(Provided data begins)
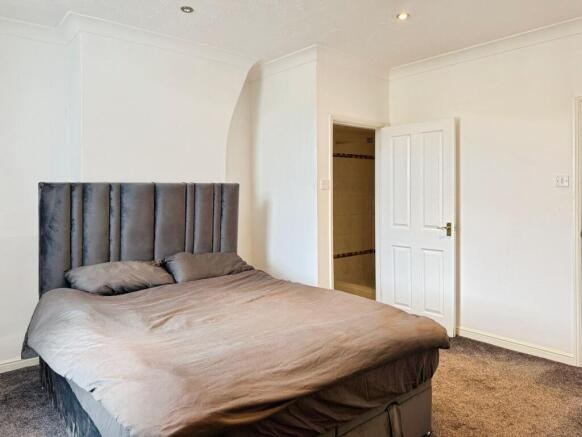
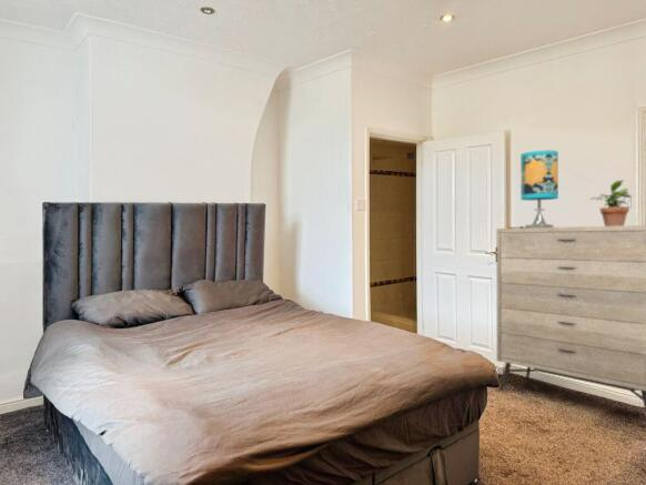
+ potted plant [588,179,633,226]
+ table lamp [506,149,559,229]
+ dresser [495,224,646,412]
(Provided data ends)
All lines of the material above should be returned unchanged, but no pictures should be included.

### Response to this task
+ potted plant [588,179,633,226]
+ table lamp [506,149,559,229]
+ dresser [495,224,646,412]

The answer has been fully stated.